**Stored records:**
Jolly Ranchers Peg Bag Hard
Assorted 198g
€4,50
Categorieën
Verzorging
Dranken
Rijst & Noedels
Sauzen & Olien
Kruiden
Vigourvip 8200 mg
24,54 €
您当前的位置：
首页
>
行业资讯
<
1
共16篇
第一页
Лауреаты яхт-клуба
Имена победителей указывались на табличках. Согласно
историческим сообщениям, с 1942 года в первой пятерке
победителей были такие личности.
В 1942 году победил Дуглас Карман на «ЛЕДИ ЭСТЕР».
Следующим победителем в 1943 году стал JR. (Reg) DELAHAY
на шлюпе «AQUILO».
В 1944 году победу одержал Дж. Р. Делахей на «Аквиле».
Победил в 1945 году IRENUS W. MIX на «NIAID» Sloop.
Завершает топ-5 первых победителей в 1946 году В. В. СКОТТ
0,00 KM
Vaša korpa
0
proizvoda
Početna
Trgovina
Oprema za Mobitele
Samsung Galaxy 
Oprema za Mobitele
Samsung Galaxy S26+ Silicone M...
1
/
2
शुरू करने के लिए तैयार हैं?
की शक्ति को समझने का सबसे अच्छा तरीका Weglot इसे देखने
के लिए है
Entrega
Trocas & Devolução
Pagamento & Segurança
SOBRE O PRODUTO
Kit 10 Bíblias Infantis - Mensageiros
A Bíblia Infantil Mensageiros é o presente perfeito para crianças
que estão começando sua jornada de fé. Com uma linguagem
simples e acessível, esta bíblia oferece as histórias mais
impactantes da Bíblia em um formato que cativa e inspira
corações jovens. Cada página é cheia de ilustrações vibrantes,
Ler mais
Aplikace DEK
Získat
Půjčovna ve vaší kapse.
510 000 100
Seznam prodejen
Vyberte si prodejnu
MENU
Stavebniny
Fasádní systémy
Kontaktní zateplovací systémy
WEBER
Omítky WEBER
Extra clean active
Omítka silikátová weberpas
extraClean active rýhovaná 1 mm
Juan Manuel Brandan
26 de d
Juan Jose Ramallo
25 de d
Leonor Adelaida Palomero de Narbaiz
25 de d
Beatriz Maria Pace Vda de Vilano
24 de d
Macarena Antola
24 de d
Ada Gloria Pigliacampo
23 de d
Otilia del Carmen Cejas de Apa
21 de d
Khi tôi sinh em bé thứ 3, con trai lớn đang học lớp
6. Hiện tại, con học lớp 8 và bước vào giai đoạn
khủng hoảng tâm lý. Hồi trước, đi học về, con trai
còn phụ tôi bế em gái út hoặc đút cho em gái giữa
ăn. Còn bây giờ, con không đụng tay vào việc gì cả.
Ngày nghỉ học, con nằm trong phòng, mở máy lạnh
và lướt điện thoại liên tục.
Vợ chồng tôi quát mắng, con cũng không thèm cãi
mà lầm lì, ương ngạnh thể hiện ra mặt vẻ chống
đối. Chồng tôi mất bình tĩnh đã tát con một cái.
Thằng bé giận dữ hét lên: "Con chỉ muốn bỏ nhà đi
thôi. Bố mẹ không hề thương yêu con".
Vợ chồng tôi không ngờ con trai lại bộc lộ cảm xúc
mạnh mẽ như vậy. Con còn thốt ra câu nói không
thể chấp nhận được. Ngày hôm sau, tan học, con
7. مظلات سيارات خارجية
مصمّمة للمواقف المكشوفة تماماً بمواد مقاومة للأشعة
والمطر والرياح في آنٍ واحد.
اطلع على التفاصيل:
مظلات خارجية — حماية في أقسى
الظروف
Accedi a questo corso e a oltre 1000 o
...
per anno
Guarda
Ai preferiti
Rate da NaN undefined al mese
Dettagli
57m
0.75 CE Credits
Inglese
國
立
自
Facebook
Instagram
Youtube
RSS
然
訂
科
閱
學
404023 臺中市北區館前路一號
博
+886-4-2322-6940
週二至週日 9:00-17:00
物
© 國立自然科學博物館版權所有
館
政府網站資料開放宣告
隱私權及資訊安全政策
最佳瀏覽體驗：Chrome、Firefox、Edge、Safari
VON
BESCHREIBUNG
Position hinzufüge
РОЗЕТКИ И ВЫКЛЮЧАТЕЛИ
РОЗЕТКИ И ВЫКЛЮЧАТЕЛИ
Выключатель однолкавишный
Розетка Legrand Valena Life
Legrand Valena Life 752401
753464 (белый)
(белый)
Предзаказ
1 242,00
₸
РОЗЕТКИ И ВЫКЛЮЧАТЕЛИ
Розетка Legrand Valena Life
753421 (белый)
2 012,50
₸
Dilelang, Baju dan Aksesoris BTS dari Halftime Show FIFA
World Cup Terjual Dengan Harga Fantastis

**What the task requires:** Edit the listing by replacing each occurrence of "Oprema za Mobitele" with "Oprema za Telefone", and output the full listing with all other text unchanged.

**Output:**
Jolly Ranchers Peg Bag Hard
Assorted 198g
€4,50
Categorieën
Verzorging
Dranken
Rijst & Noedels
Sauzen & Olien
Kruiden
Vigourvip 8200 mg
24,54 €
您当前的位置：
首页
>
行业资讯
<
1
共16篇
第一页
Лауреаты яхт-клуба
Имена победителей указывались на табличках. Согласно
историческим сообщениям, с 1942 года в первой пятерке
победителей были такие личности.
В 1942 году победил Дуглас Карман на «ЛЕДИ ЭСТЕР».
Следующим победителем в 1943 году стал JR. (Reg) DELAHAY
на шлюпе «AQUILO».
В 1944 году победу одержал Дж. Р. Делахей на «Аквиле».
Победил в 1945 году IRENUS W. MIX на «NIAID» Sloop.
Завершает топ-5 первых победителей в 1946 году В. В. СКОТТ
0,00 KM
Vaša korpa
0
proizvoda
Početna
Trgovina
Oprema za Telefone
Samsung Galaxy 
Oprema za Telefone
Samsung Galaxy S26+ Silicone M...
1
/
2
शुरू करने के लिए तैयार हैं?
की शक्ति को समझने का सबसे अच्छा तरीका Weglot इसे देखने
के लिए है
Entrega
Trocas & Devolução
Pagamento & Segurança
SOBRE O PRODUTO
Kit 10 Bíblias Infantis - Mensageiros
A Bíblia Infantil Mensageiros é o presente perfeito para crianças
que estão começando sua jornada de fé. Com uma linguagem
simples e acessível, esta bíblia oferece as histórias mais
impactantes da Bíblia em um formato que cativa e inspira
corações jovens. Cada página é cheia de ilustrações vibrantes,
Ler mais
Aplikace DEK
Získat
Půjčovna ve vaší kapse.
510 000 100
Seznam prodejen
Vyberte si prodejnu
MENU
Stavebniny
Fasádní systémy
Kontaktní zateplovací systémy
WEBER
Omítky WEBER
Extra clean active
Omítka silikátová weberpas
extraClean active rýhovaná 1 mm
Juan Manuel Brandan
26 de d
Juan Jose Ramallo
25 de d
Leonor Adelaida Palomero de Narbaiz
25 de d
Beatriz Maria Pace Vda de Vilano
24 de d
Macarena Antola
24 de d
Ada Gloria Pigliacampo
23 de d
Otilia del Carmen Cejas de Apa
21 de d
Khi tôi sinh em bé thứ 3, con trai lớn đang học lớp
6. Hiện tại, con học lớp 8 và bước vào giai đoạn
khủng hoảng tâm lý. Hồi trước, đi học về, con trai
còn phụ tôi bế em gái út hoặc đút cho em gái giữa
ăn. Còn bây giờ, con không đụng tay vào việc gì cả.
Ngày nghỉ học, con nằm trong phòng, mở máy lạnh
và lướt điện thoại liên tục.
Vợ chồng tôi quát mắng, con cũng không thèm cãi
mà lầm lì, ương ngạnh thể hiện ra mặt vẻ chống
đối. Chồng tôi mất bình tĩnh đã tát con một cái.
Thằng bé giận dữ hét lên: "Con chỉ muốn bỏ nhà đi
thôi. Bố mẹ không hề thương yêu con".
Vợ chồng tôi không ngờ con trai lại bộc lộ cảm xúc
mạnh mẽ như vậy. Con còn thốt ra câu nói không
thể chấp nhận được. Ngày hôm sau, tan học, con
7. مظلات سيارات خارجية
مصمّمة للمواقف المكشوفة تماماً بمواد مقاومة للأشعة
والمطر والرياح في آنٍ واحد.
اطلع على التفاصيل:
مظلات خارجية — حماية في أقسى
الظروف
Accedi a questo corso e a oltre 1000 o
...
per anno
Guarda
Ai preferiti
Rate da NaN undefined al mese
Dettagli
57m
0.75 CE Credits
Inglese
國
立
自
Facebook
Instagram
Youtube
RSS
然
訂
科
閱
學
404023 臺中市北區館前路一號
博
+886-4-2322-6940
週二至週日 9:00-17:00
物
© 國立自然科學博物館版權所有
館
政府網站資料開放宣告
隱私權及資訊安全政策
最佳瀏覽體驗：Chrome、Firefox、Edge、Safari
VON
BESCHREIBUNG
Position hinzufüge
РОЗЕТКИ И ВЫКЛЮЧАТЕЛИ
РОЗЕТКИ И ВЫКЛЮЧАТЕЛИ
Выключатель однолкавишный
Розетка Legrand Valena Life
Legrand Valena Life 752401
753464 (белый)
(белый)
Предзаказ
1 242,00
₸
РОЗЕТКИ И ВЫКЛЮЧАТЕЛИ
Розетка Legrand Valena Life
753421 (белый)
2 012,50
₸
Dilelang, Baju dan Aksesoris BTS dari Halftime Show FIFA
World Cup Terjual Dengan Harga Fantastis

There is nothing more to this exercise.